Failure to Follow Physician Orders and Maintain Sanitary Respiratory Equipment
Penalty
Summary
The facility failed to provide safe and appropriate respiratory care for three residents by not following physician's orders for oxygen administration, not updating care plans to reflect current oxygen orders, and not maintaining oxygen supplies in a sanitary manner. One resident, with COPD and other comorbidities, was observed completing a nebulizer treatment independently, after which a nurse placed the used nebulizer mask and tubing with medication residue into a plastic bag without cleaning or drying the equipment. This was confirmed by both the nurse and the Director of Nursing. Another resident with COPD and chronic respiratory failure was observed receiving oxygen at a rate different from the physician's order. The electronic medical record indicated an order for continuous oxygen at 4LPM, but the concentrator was set to 3LPM. Additionally, after the order was updated to allow a range of 2LPM-4LPM, the care plan and Kardex still reflected the previous order of 4LPM continuous, resulting in inconsistent documentation and care instructions.
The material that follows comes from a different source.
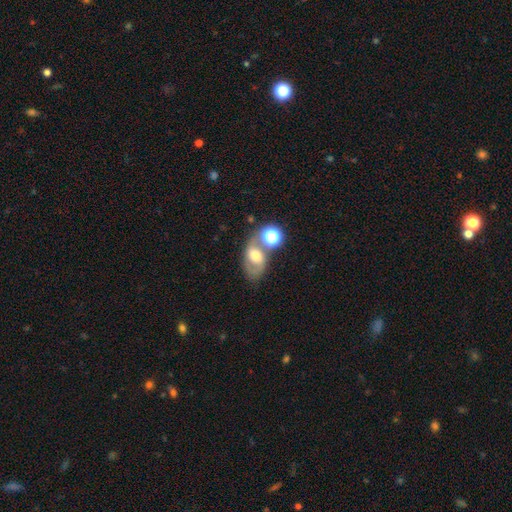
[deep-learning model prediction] smooth_or_featured: featured or disk (p=0.49) [alt: smooth p=0.38]
merging: none (p=0.47) [alt: merger p=0.25]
A third resident, with a history of CHF and other conditions, was found with an oxygen concentrator and nasal cannula tubing in their room, despite having no physician's order or care plan for supplemental oxygen. The tubing was undated, uncontained, and showed signs of use. Therapy staff reported that the resident had been given oxygen during therapy sessions at the direction of nursing staff, but there was no documentation or order for this intervention in the resident's medical record.